The parallel reality is that overlaying this 21st century global economic narrative is an array of Asian security policy realities that are almost 19th century in their character. Unresolved territorial disputes litter the region: the Korean Peninsula, the East China Sea, the Taiwan Straits, the South China Sea, the India China border dispute, as well as the long-standing standoff between India and Pakistan over Kashmir. Add to this a tidal wave of resurgent nationalisms across the wider region. And the absence of regional political and security institutions and norms capable of ameliorating the sharp edges of these various simmering regional tensions, or mechanisms or protocols for managing crises or major incidents when they inevitably occur. All this also occurs against a background of ballooning military budgets, at a time when most western military budgets are in a period of serious military retrenchment.

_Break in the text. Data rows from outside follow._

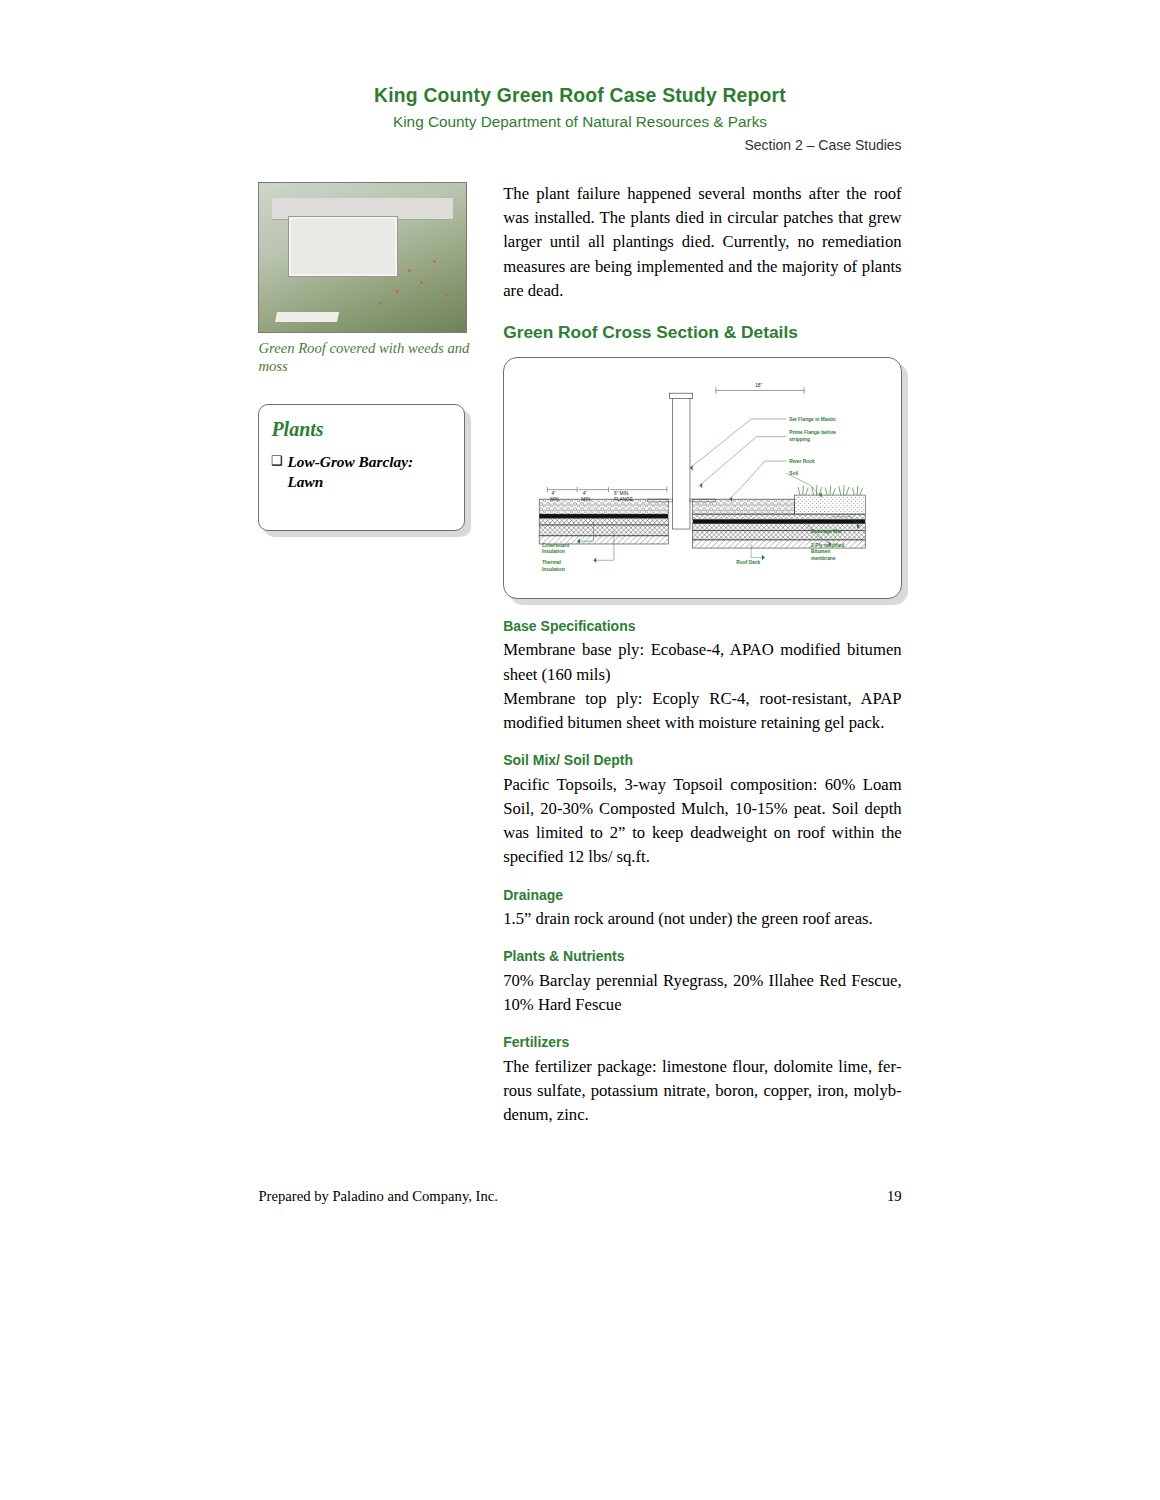King County Green Roof Case Study Report
King County Department of Natural Resources & Parks
Section 2 – Case Studies
Green Roof covered with weeds and moss
Plants
Low-Grow Barclay: Lawn
The plant failure happened several months after the roof was installed. The plants died in circular patches that grew larger until all plantings died. Currently, no remediation measures are being implemented and the majority of plants are dead.
Green Roof Cross Section & Details
18" 4" MIN. 4" MIN. 6" MIN. FLANGE Set Flange in Mastic Prime Flange before stripping River Rock Soil Drainage Mat 2-Ply modified Bitumen membrane Roof Deck Coverboard Insulation Thermal Insulation
Base Specifications
Membrane base ply: Ecobase-4, APAO modified bitumen sheet (160 mils)
Membrane top ply: Ecoply RC-4, root-resistant, APAP modified bitumen sheet with moisture retaining gel pack.
Soil Mix/ Soil Depth
Pacific Topsoils, 3-way Topsoil composition: 60% Loam Soil, 20-30% Composted Mulch, 10-15% peat. Soil depth was limited to 2” to keep deadweight on roof within the specified 12 lbs/ sq.ft.
Drainage
1.5” drain rock around (not under) the green roof areas.
Plants & Nutrients
70% Barclay perennial Ryegrass, 20% Illahee Red Fescue, 10% Hard Fescue
Fertilizers
The fertilizer package: limestone flour, dolomite lime, ferrous sulfate, potassium nitrate, boron, copper, iron, molybdenum, zinc.
Prepared by Paladino and Company, Inc.
19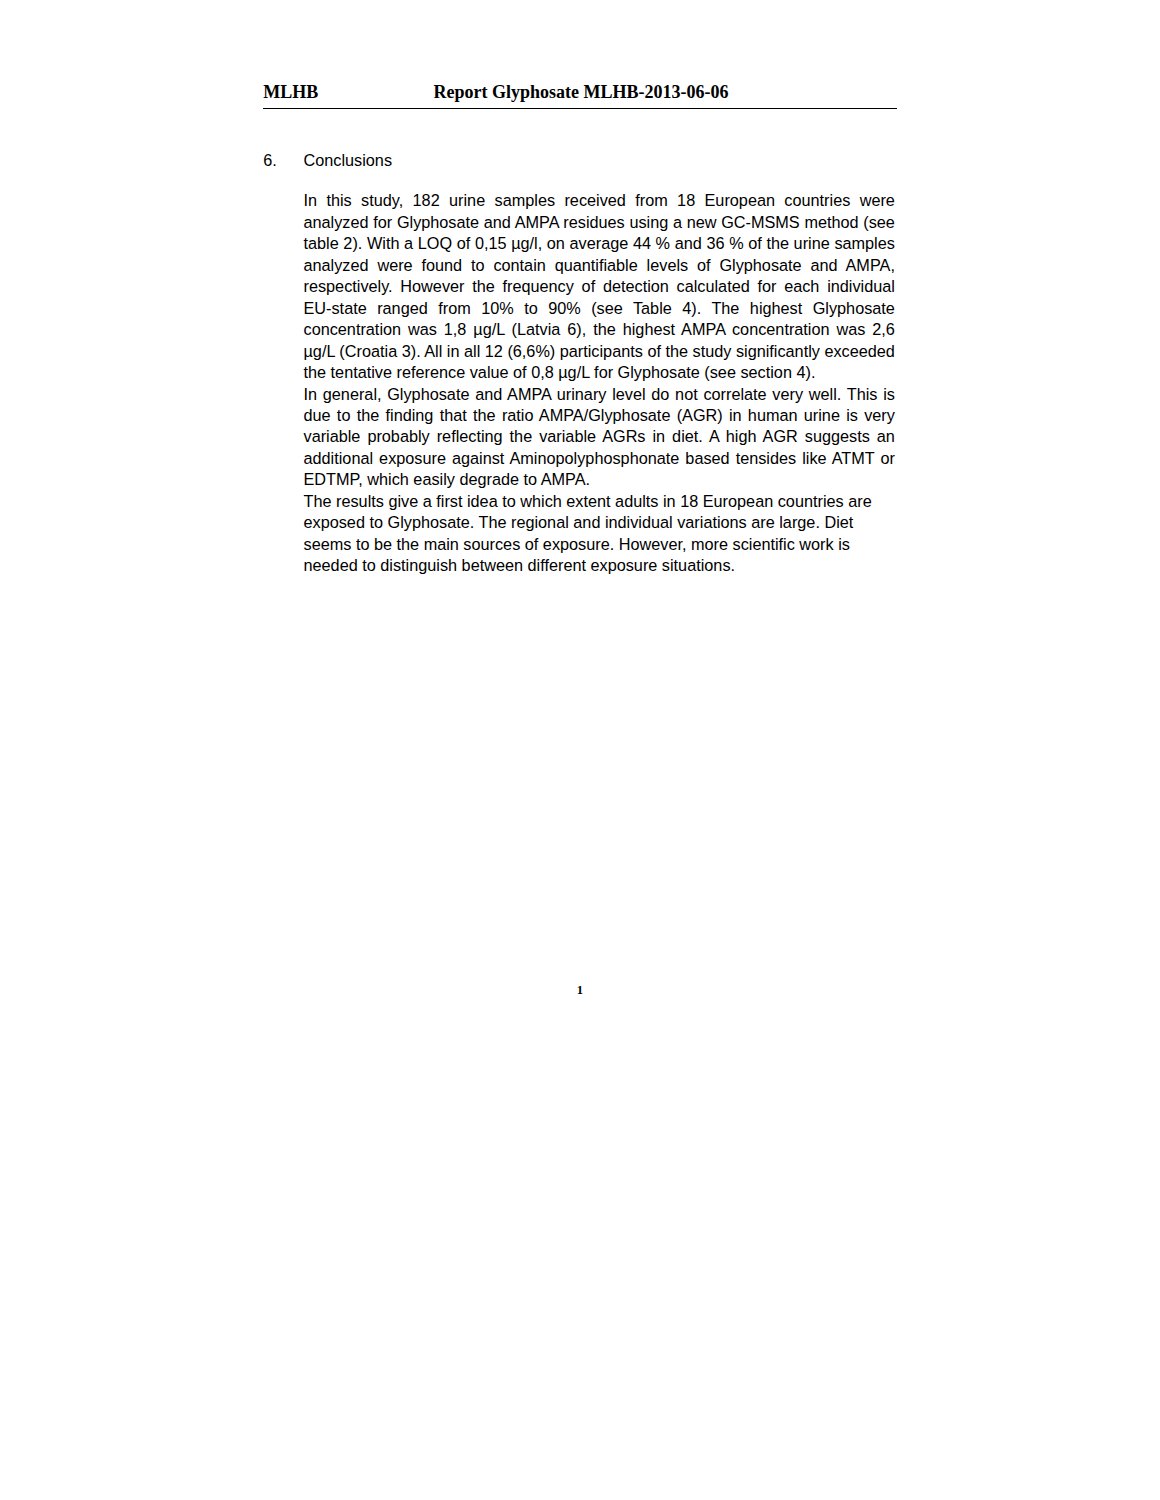MLHB
Report Glyphosate MLHB-2013-06-06
6. Conclusions
In this study, 182 urine samples received from 18 European countries were analyzed for Glyphosate and AMPA residues using a new GC-MSMS method (see table 2). With a LOQ of 0,15 µg/l, on average 44 % and 36 % of the urine samples analyzed were found to contain quantifiable levels of Glyphosate and AMPA, respectively. However the frequency of detection calculated for each individual EU-state ranged from 10% to 90% (see Table 4). The highest Glyphosate concentration was 1,8 µg/L (Latvia 6), the highest AMPA concentration was 2,6 µg/L (Croatia 3). All in all 12 (6,6%) participants of the study significantly exceeded the tentative reference value of 0,8 µg/L for Glyphosate (see section 4).
In general, Glyphosate and AMPA urinary level do not correlate very well. This is due to the finding that the ratio AMPA/Glyphosate (AGR) in human urine is very variable probably reflecting the variable AGRs in diet. A high AGR suggests an additional exposure against Aminopolyphosphonate based tensides like ATMT or EDTMP, which easily degrade to AMPA.
The results give a first idea to which extent adults in 18 European countries are exposed to Glyphosate. The regional and individual variations are large. Diet seems to be the main sources of exposure. However, more scientific work is needed to distinguish between different exposure situations.
1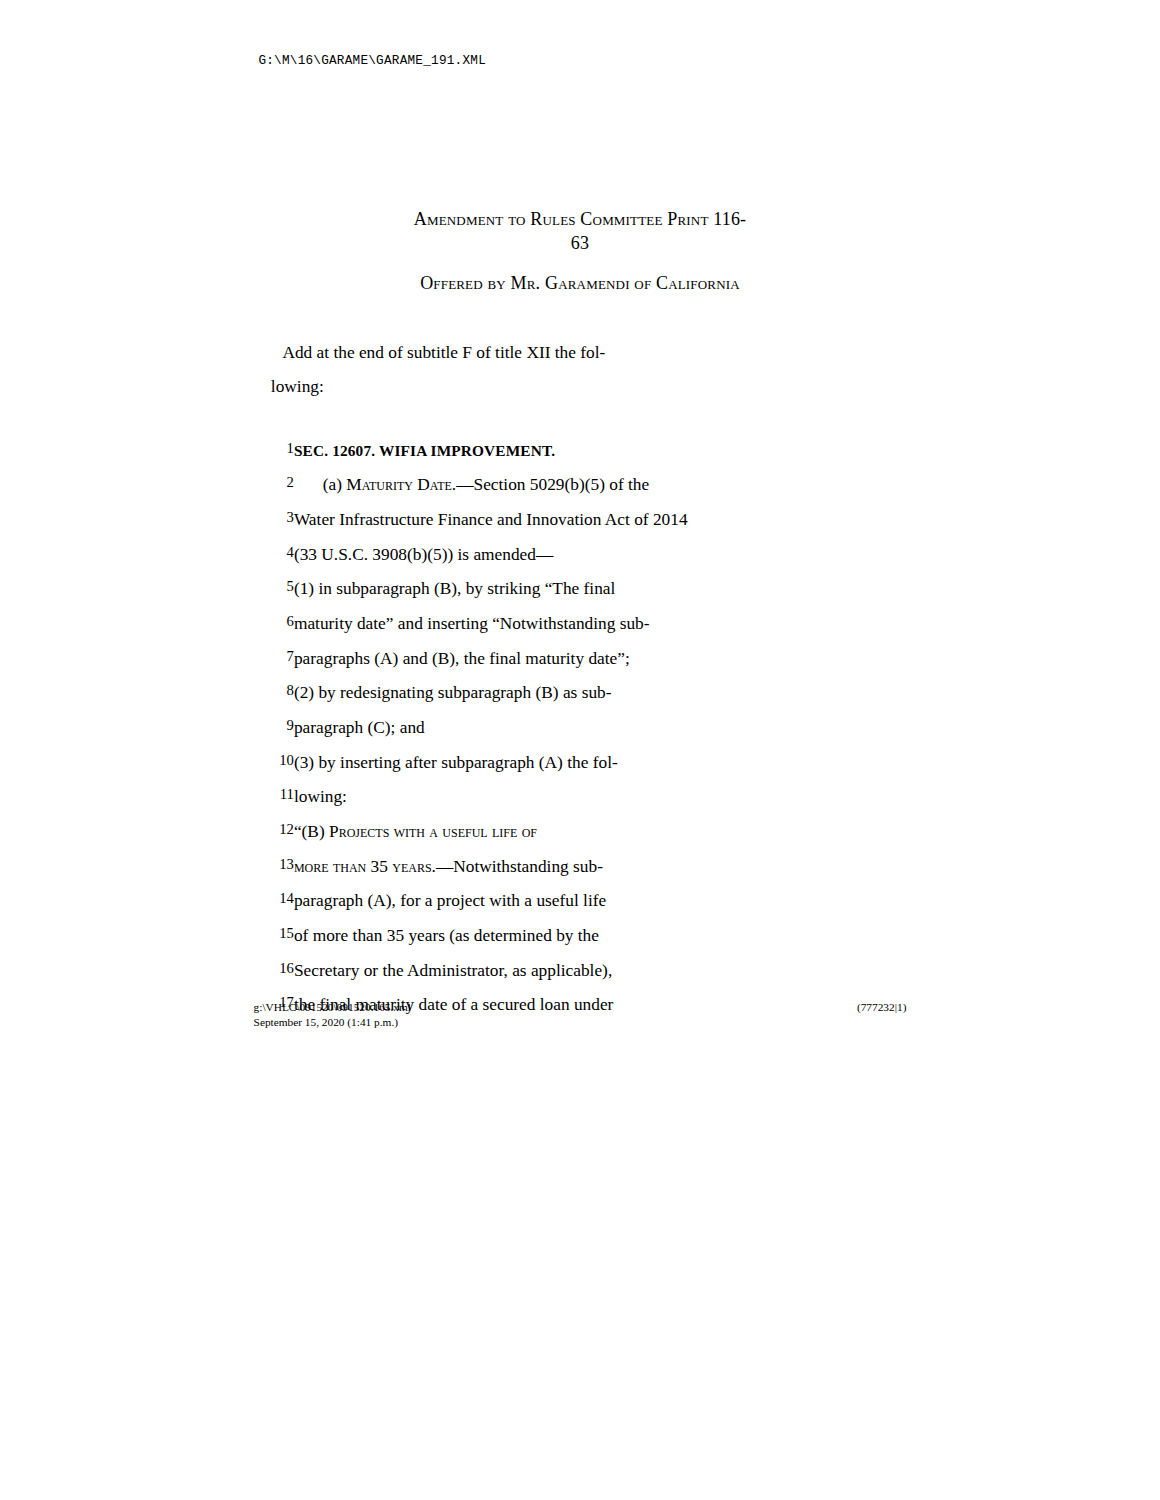G:\M\16\GARAME\GARAME_191.XML
Amendment to Rules Committee Print 116-
63
Offered by Mr. Garamendi of California
Add at the end of subtitle F of title XII the fol-lowing:
| 1 | SEC. 12607. WIFIA IMPROVEMENT. |
| 2 | (a) Maturity Date. —Section 5029(b)(5) of the |
| 3 | Water Infrastructure Finance and Innovation Act of 2014 |
| 4 | (33 U.S.C. 3908(b)(5)) is amended— |
| 5 | (1) in subparagraph (B), by striking “The final |
| 6 | maturity date” and inserting “Notwithstanding sub- |
| 7 | paragraphs (A) and (B), the final maturity date”; |
| 8 | (2) by redesignating subparagraph (B) as sub- |
| 9 | paragraph (C); and |
| 10 | (3) by inserting after subparagraph (A) the fol- |
| 11 | lowing: |
| 12 | “(B) Projects with a useful life of |
| 13 | more than 35 years. —Notwithstanding sub- |
| 14 | paragraph (A), for a project with a useful life |
| 15 | of more than 35 years (as determined by the |
| 16 | Secretary or the Administrator, as applicable), |
| 17 | the final maturity date of a secured loan under |
g:\VHLC\091520\091520.165.xml
September 15, 2020 (1:41 p.m.)
(777232|1)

If this were not enough, Asia is also host to five nuclear weapons states China, Russia, India, Pakistan and the United States, apart from nuclear weapons programs in both North Korea and Iran. Strategic stability in the Asia-Pacific region is therefore of continuing concern for both the region and the world.

The critical question is what is to be done? The response to this lies at multiple levels, of which the future application of the Comprehensive Test Ban Treaty to non-ratification states is one.

Here the central issue is the state of strategic trust between China and the United States. This "trust deficit" is a continuing feature of Chinese official commentary about the China-US relationship in general, focusing on Chinese concerns about a concerted strategy of "containment" of China in Asia on the part of the United States and its allies. Meanwhile, the continuing American complaints are about the absence of transparency of Chinese military budgets, China's posture in the East and South China Seas and broader Chinese strategic intentions in Asia. In fact, political distrust between the two is now at a higher level than has been seen for some decades, although ironically military-to-military contacts continue to be maintained, and in some areas even expanded.

In June 2013 Presidents Obama and Xi Jinping met at Sunnylands in California for their first ever "working-level" summit. This was intended to achieve agreement on what President Xi had advanced as "a new type of great power relationship," expressly designed, at least at a conceptual level, as a means of avoiding conflict or war between an emerging great power (i.e. China) and the established great Power (i.e. the United States). Some progress was achieved at that summit, particularly at the level of expanded mil-to-mil engagement which until that time had been thin. Progress on other levels has however been fitful.

A second working level summit is due this November in Beijing on the back of the APEC Summit being hosted by the Chinese. While the agenda has not been agreed, it will be critical for both sides to make some progress on reducing the strategic trust deficit. One area for potential progress could be the future ratification of the CTBT. At present there is something of a Mexican stand-off between the two, whereby each is effectively saying to the other: "you go first please." The Chinese are particularly concerned that even if they agreed with the US Administration on a conjoint ratification, the US Senate would then refuse to support any such agreement. Despite these formidable difficulties, an agreement on simultaneous ratification (whereby Chinese ratification would come into force as of the date of US final ratification) would represent a major, measurable advance in narrowing the widening strategic trust deficit between them, which of itself becomes increasingly dangerous for the wider region.

Finally, progress on the bilateral nuclear front could also pave the way for greater substantive security policy cooperation on the denuclearization of the Korean Peninsula. China's policy towards the DPRK has hardened considerably since the last North Korean test in February 2013. Chinese policy makers are themselves concerned about the prospect of a nuclear-armed North Korea, in terms of their own security, as well as the implications for South Korean and Japanese responses (not to mention the reaction of the United States). China wants to see a North Korea as a non-nuclear weapons state and therefore, like all other regional states, has a deep interest in North Korean ratification, including with all necessary verification. China does not want to see a further intensification of strategic tensions in North East Asia. Even less does China want to see any further nuclear "breakout" in the region. Both would undermine China's economic development strategy which requires regional strategic stability for decades to come. This is where increased strategic trust between China and the US is crucial too. Any move by China on North Korea on the nuclear question, and more broadly the political and strategic future of the Korean Peninsula would necessitate broader engagement with the United States, taking into account Washington’s own long term future strategic posture on the Peninsula.


The opinions articulated above represent the views of the author(s), and do not necessarily reflect the position of the European Leadership Network or any of its members. The ELN’s aim is to encourage debates that will help develop Europe’s capacity to address the pressing foreign, defence, and security challenges of our time.